Searching for alphanumeric space-separated string in a field with multiple strings (Lucene)

444 views Asked by At

Background

I have a Lucene 3.6.0 index with these two fields (sample data below each):

company
-------
Tesla Car Works
Family Auto Body

codes
-----
CHP-13724 CHP-194561
RPS-204978 RPS-204979 CHP-194567

The codes field is made up of multiple code strings, e.g. "CHP-13724", or "RPS-204979".

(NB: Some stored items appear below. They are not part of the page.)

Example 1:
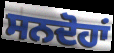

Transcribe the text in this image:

ਸਨਦੋਹਾਂ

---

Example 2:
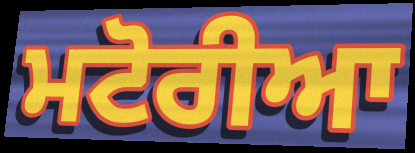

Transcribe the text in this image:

ਮਟੋਰੀਆ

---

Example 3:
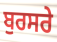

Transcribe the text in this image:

ਬੁਰਸਰੇ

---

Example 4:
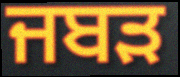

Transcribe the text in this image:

ਜਬੜ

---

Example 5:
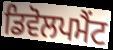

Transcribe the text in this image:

ਡਿਵੋਲਪਮੈਂਟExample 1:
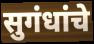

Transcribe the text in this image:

सुगंधांचे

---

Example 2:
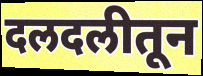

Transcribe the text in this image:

दलदलीतून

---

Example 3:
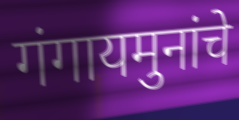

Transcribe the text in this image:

गंगायमुनांचे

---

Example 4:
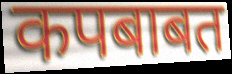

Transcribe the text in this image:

कपबाबत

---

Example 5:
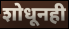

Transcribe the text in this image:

शोधूनही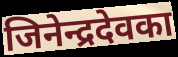
जिनेन्द्रदेवका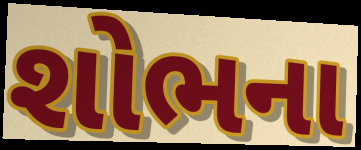
શોભના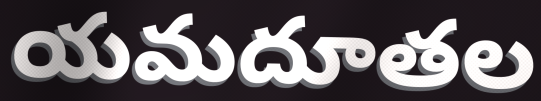
యమదూతలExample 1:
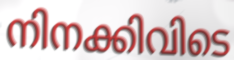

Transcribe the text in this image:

നിനക്കിവിടെ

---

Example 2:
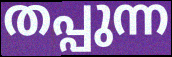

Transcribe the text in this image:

തപ്പുന്ന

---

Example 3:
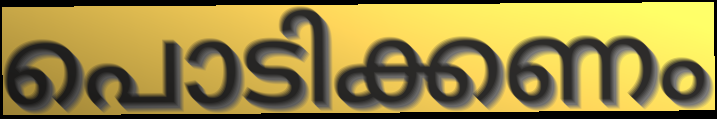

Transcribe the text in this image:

പൊടിക്കണം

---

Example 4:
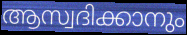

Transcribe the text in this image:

ആസ്വദിക്കാനും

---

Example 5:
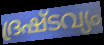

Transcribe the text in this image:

ദ്രഷ്ടവ്യംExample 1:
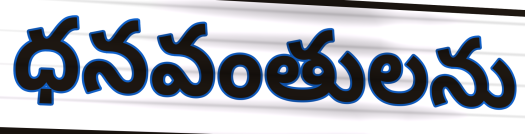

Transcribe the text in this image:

ధనవంతులను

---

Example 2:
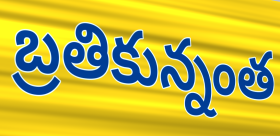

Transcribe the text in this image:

బ్రతికున్నంత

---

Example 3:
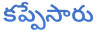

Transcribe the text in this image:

కప్పేసారు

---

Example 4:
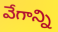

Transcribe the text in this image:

వేగాన్ని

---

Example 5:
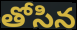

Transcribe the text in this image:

తోసిన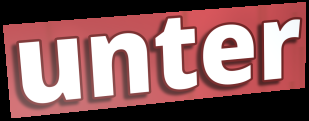
unterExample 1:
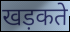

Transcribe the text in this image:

खड़कते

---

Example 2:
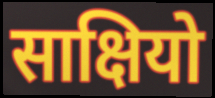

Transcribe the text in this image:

साक्षियो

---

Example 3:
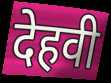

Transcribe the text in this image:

देहवी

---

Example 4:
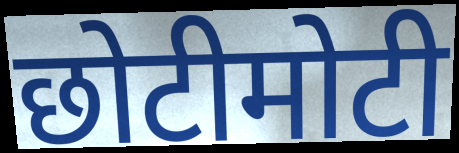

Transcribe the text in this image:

छोटीमोटी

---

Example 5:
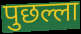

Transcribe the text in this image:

पुछल्ला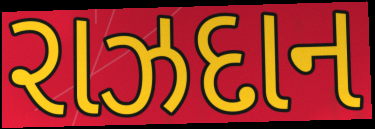
રાઝદાન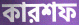
কারশফ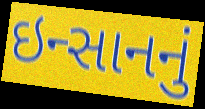
ઇન્સાનનું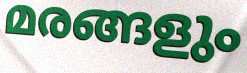
മരങ്ങളും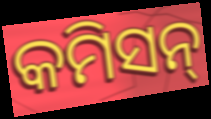
କମିସନ୍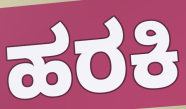
ಹರಕಿ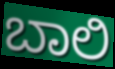
ಬಾಲಿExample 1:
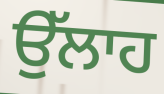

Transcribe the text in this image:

ਉੱਲਾਹ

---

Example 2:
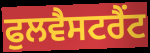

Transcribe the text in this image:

ਫੁਲਵੈਸਟਰੈਂਟ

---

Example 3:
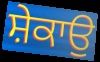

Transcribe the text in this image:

ਸ਼ੇਕਾਉ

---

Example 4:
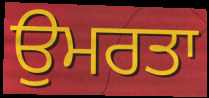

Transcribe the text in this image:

ਉਮਰਤਾ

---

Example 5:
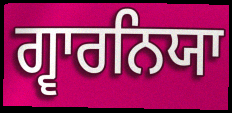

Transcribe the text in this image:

ਗ੍ਵਾਰਨਿਯਾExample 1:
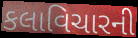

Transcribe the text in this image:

કલાવિચારની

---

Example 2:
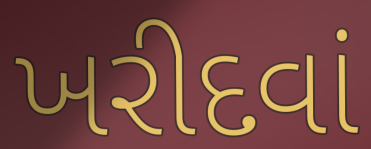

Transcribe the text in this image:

ખરીદવાં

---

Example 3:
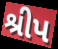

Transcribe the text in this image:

શ્રીપ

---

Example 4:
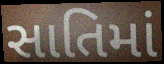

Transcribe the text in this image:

સાતિમાં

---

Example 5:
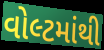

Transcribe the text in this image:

વોલ્ટમાંથી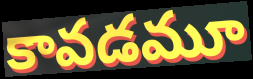
కావడమూ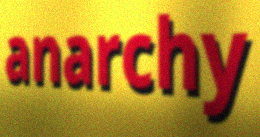
anarchy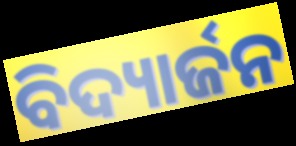
ବିଦ୍ୟାର୍ଜନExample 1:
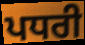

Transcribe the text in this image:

ਪਧਰੀ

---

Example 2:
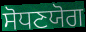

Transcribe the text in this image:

ਸੋਧਣਯੋਗ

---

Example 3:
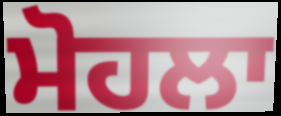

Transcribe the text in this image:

ਮੋਹਲਾ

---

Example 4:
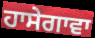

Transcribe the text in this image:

ਹਾਸੇਗਾਵਾ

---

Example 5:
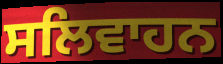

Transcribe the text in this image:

ਸਲਿਵਾਹਨ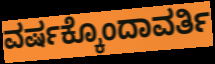
ವರ್ಷಕ್ಕೊಂದಾವರ್ತಿ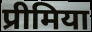
प्रीमियाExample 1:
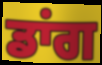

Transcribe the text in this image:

ਡਾਂਗ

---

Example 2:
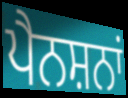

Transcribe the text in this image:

ਪੈਨਸ਼ਨਾਂ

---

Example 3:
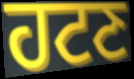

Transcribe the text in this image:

ਹਟਣ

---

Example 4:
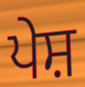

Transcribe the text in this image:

ਪੇਸ਼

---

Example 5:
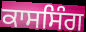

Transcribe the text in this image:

ਕਾਸਸਿੰਗ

The problem: I can't search for an individual code string in the codes field. (See "Details" below for more info.)

Question

Is there a way to search for one of these codes successfully, ideally using the standard Lucene packages and not a Contrib package? (If it has to be a Contrib package, please point me to a download link.)

Details

If I use Luke to search a field, and set the analyzer for the searched field to StandardAnalyzer (or WhitespaceAnalyzer, or any of the many I've tried), I have not been able to find an individual 'code' string and end up with an empty resultset. So if I search with 'codes:"CHP-194561"' as my query in Luke, I get nothing. However, if I search with 'company:"Car"' I have no problem getting a result.

The exception: if I search for the first code in a record's space-separated list of codes with a wildcard, e.g. codes:RPS-204978*, it will give me the expected row. But using the second code, e.g. codes:RPS-204979*, returns nothing.

So: in the codes field, for some reason, it can't find a space-delimited string unless it's the first string and a wildcard is used in the query, but it can in the company field no matter where the string appears, and without using wildcards.

EDIT: The codes field is indexed using NOT_ANALYZED. (So the field contains a single term, a string, which is made up of a whitespace-delimited series of codes.)

2

There are 2 answers

0
M Pickles On BEST ANSWER

Basically, I've found that I can't search for space-delimited substrings within a single long non-tokenized string (aside from searching for the first part of the string).

P.S. Eventually, I gave up and indexed the field with the WhitespaceAnalyzer (which breaks up the long string into multiple terms). I was hoping to avoid this as it means a rather long index rebuild, but it's the only way forward that I can see.

1
mindas On

Have you tried using WhitespaceTokenizer? It splits on whitespace which is what you need.